Your assignment -
Where the string "deeper" appears in a line of the data, show that line.

[Stored data entries]
══════

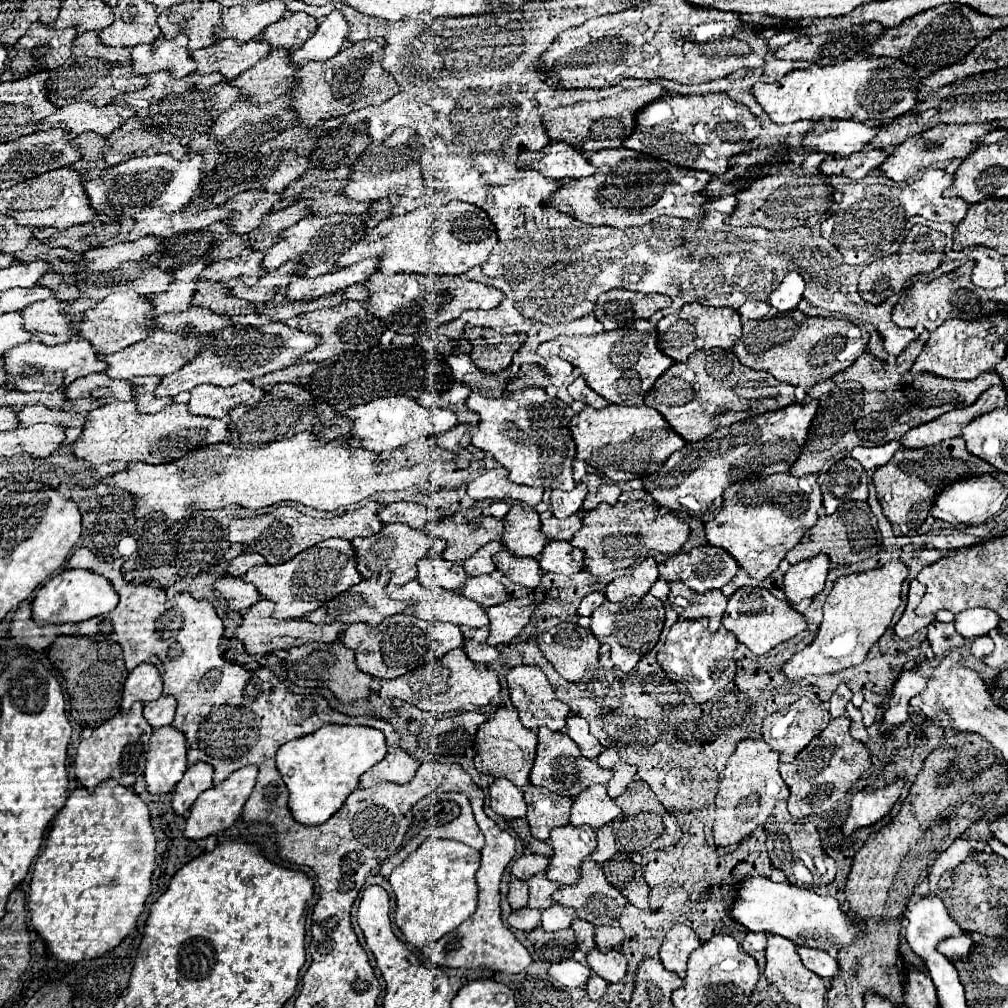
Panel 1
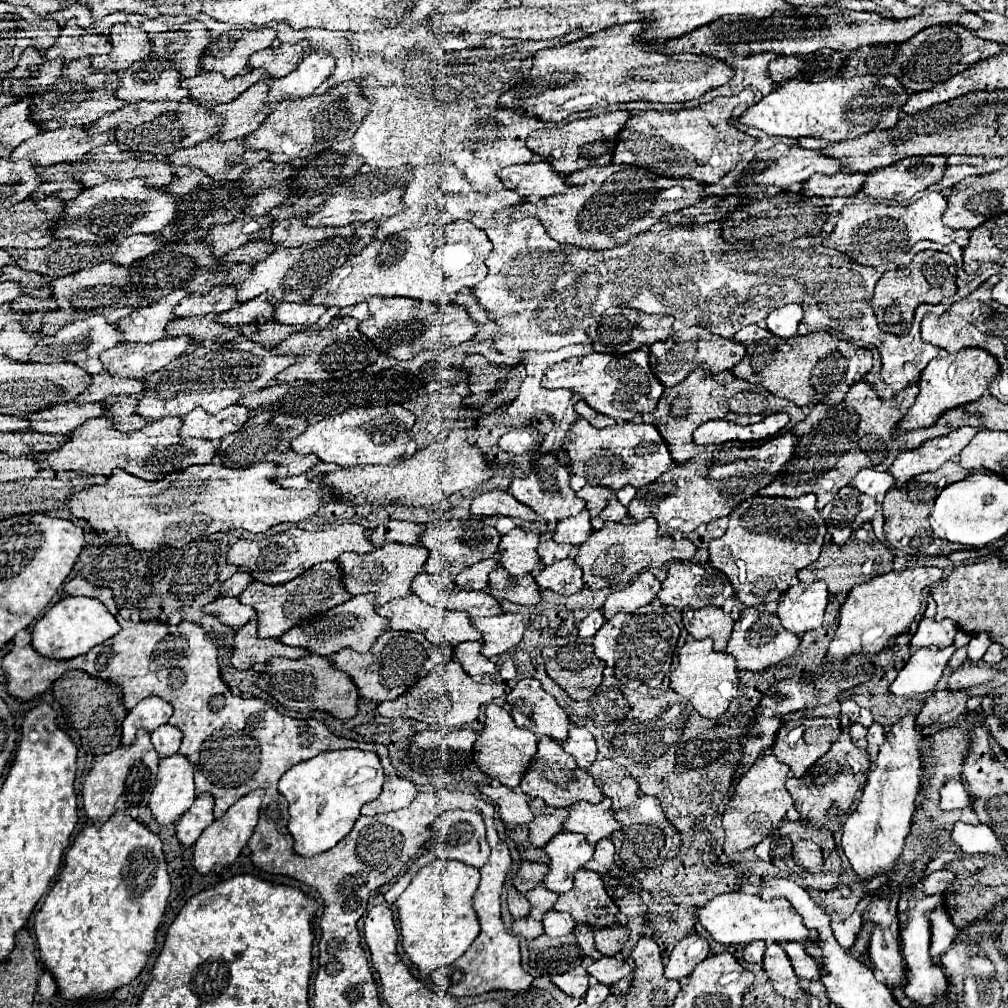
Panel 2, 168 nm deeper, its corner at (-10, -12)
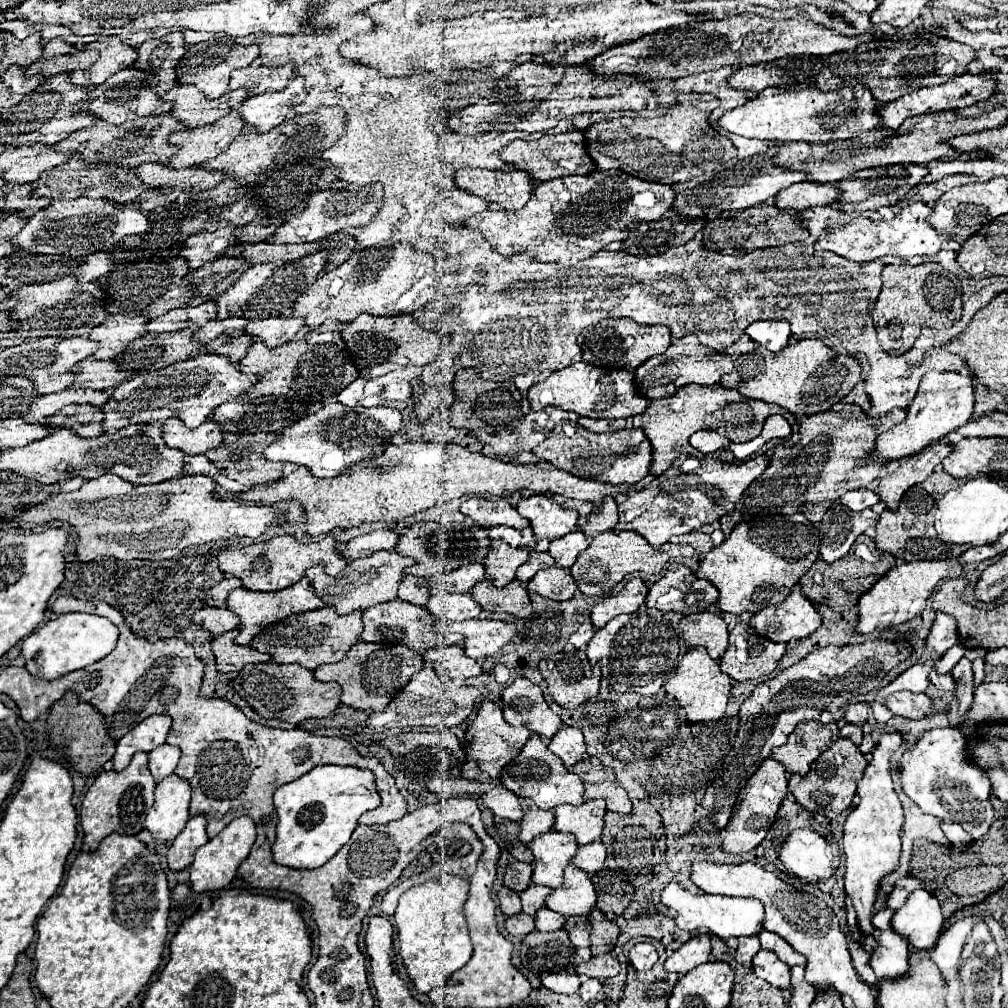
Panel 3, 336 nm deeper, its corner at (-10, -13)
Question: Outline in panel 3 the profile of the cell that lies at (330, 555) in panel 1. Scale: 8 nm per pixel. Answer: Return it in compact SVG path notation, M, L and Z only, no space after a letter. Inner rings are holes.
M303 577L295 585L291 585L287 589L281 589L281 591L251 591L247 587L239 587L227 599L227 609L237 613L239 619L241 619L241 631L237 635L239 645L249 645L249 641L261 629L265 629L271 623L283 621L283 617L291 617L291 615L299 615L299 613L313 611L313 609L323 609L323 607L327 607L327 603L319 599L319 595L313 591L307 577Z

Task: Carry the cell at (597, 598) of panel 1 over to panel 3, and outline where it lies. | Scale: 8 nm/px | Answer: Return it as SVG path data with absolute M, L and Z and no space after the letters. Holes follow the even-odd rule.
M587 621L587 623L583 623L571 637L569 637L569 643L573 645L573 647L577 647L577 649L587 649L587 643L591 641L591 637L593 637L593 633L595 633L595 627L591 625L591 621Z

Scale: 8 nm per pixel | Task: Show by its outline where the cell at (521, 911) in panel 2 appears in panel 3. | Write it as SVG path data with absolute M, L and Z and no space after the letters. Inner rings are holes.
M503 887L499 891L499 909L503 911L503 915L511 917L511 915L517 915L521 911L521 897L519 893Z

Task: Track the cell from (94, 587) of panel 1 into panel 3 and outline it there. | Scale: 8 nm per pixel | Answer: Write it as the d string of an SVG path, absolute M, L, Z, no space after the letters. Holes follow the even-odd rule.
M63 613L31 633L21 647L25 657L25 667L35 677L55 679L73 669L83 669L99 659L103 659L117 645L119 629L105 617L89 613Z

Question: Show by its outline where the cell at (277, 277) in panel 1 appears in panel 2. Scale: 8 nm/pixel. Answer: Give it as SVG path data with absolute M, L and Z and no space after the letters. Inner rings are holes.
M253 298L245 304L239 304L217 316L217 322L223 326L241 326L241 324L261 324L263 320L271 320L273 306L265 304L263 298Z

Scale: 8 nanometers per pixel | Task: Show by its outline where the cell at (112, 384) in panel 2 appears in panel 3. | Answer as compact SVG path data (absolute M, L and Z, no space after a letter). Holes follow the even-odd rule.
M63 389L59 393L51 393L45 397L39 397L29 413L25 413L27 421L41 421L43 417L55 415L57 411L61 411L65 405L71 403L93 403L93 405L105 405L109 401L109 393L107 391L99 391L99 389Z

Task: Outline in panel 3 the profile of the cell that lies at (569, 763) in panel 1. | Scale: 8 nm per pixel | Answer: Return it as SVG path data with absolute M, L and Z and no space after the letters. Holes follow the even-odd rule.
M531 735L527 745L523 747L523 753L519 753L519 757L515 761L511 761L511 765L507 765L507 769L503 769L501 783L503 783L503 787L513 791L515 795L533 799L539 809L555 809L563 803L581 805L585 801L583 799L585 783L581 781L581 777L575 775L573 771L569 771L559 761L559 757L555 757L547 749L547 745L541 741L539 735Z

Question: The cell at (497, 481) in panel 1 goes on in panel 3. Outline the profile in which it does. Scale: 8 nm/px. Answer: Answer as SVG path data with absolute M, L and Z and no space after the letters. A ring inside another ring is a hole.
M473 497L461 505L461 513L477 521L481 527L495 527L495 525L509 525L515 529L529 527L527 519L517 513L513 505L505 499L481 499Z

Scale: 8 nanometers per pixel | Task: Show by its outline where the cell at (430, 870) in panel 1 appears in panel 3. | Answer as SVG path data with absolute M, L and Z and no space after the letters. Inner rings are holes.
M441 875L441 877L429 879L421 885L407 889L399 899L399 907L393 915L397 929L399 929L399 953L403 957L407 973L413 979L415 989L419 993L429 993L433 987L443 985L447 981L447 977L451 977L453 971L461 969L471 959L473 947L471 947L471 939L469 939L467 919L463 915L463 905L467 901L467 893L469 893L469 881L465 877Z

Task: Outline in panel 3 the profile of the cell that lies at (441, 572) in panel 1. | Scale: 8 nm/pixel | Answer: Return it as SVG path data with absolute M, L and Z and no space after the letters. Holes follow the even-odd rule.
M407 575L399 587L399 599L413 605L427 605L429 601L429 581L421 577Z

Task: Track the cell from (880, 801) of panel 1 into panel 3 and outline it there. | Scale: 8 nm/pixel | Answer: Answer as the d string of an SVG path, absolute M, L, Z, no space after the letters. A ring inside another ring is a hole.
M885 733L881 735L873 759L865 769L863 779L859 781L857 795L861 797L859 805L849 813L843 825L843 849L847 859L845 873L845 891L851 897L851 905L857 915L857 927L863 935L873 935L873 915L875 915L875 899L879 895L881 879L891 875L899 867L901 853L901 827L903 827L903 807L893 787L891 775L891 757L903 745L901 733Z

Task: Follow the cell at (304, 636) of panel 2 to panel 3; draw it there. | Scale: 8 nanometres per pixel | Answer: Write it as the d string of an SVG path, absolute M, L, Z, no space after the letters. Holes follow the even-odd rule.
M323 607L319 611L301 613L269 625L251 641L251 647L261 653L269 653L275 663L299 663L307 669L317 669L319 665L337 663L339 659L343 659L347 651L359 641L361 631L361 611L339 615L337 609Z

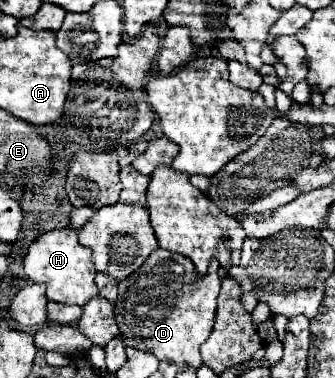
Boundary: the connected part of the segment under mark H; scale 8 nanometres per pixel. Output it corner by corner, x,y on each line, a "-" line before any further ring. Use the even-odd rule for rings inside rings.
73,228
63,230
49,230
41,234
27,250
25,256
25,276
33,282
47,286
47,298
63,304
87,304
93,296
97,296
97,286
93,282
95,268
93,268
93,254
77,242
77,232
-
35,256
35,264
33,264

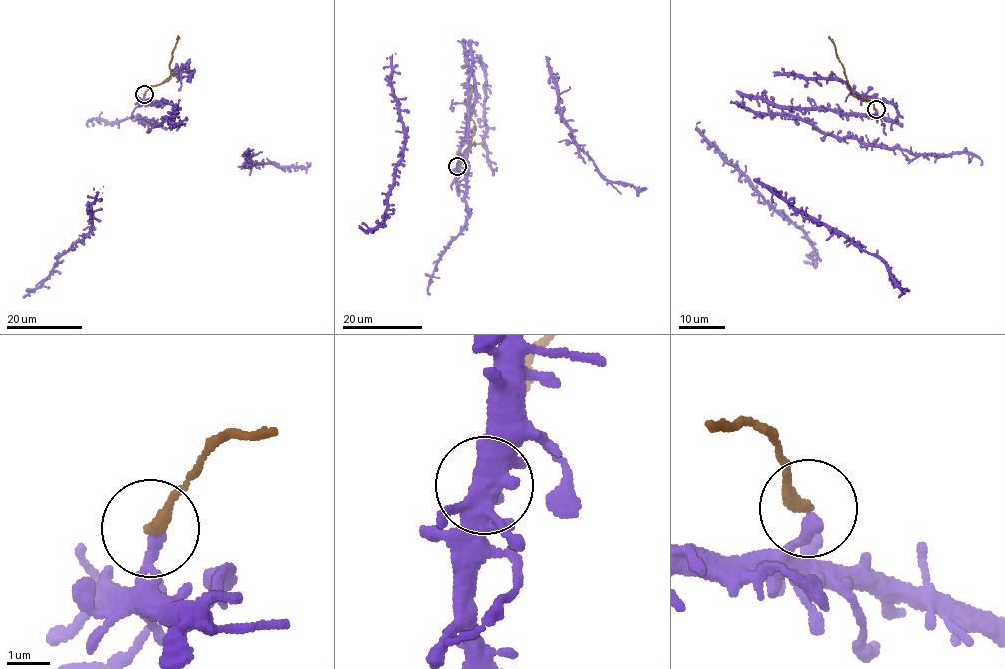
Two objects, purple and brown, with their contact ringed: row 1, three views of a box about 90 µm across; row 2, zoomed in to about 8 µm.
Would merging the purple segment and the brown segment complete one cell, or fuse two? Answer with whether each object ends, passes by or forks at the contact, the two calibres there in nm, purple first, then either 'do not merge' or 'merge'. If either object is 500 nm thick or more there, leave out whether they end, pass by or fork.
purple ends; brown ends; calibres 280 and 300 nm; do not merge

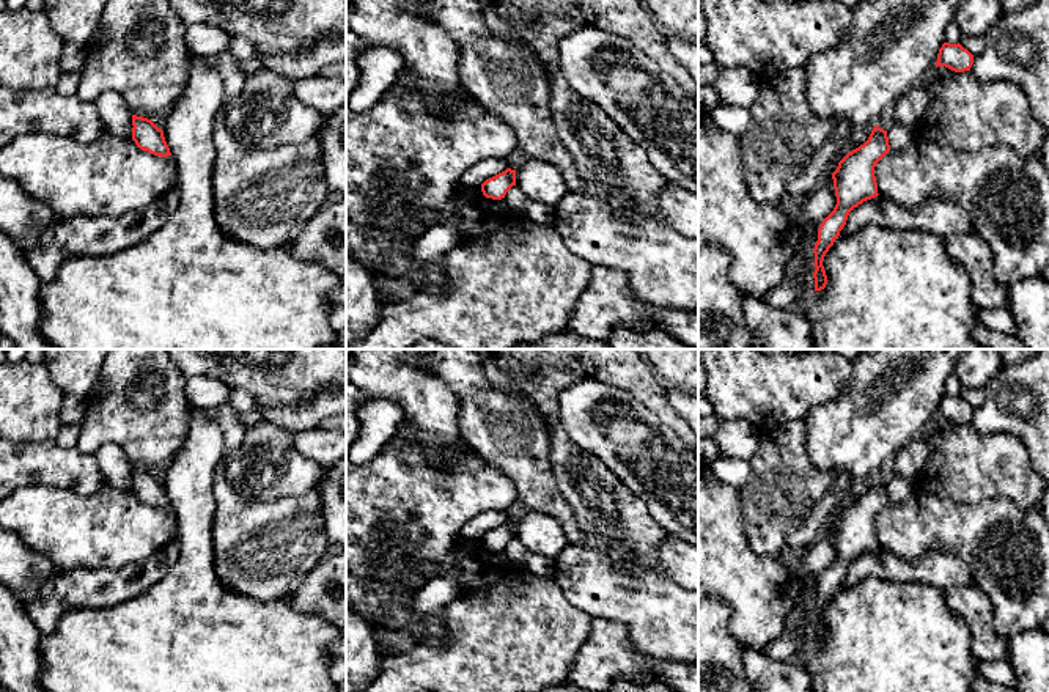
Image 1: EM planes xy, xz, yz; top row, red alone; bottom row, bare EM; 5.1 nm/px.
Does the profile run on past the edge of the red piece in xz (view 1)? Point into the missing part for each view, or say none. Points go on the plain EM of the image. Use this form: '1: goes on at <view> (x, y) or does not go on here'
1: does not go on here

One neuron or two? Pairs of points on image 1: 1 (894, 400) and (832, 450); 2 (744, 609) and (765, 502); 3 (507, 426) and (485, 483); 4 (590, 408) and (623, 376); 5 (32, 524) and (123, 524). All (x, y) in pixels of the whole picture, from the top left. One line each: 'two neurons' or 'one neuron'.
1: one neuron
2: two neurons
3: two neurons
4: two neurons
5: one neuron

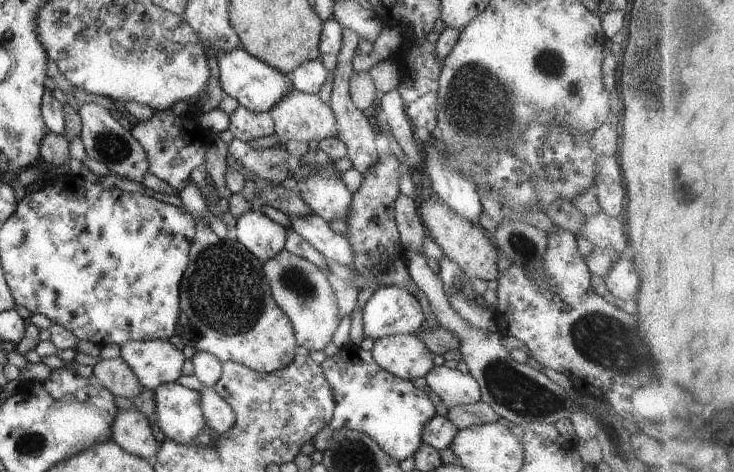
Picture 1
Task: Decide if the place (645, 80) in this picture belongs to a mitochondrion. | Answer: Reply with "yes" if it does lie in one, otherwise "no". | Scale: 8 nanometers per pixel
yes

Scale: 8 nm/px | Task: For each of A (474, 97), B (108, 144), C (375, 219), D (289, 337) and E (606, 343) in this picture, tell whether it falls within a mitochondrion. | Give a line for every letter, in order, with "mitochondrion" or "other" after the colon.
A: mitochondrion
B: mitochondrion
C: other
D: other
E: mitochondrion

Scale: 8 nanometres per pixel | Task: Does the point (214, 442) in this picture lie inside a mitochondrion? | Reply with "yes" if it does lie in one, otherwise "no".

══════

Output -
Panel 2, 168 nm deeper, its corner at (-10, -12)
Panel 3, 336 nm deeper, its corner at (-10, -13)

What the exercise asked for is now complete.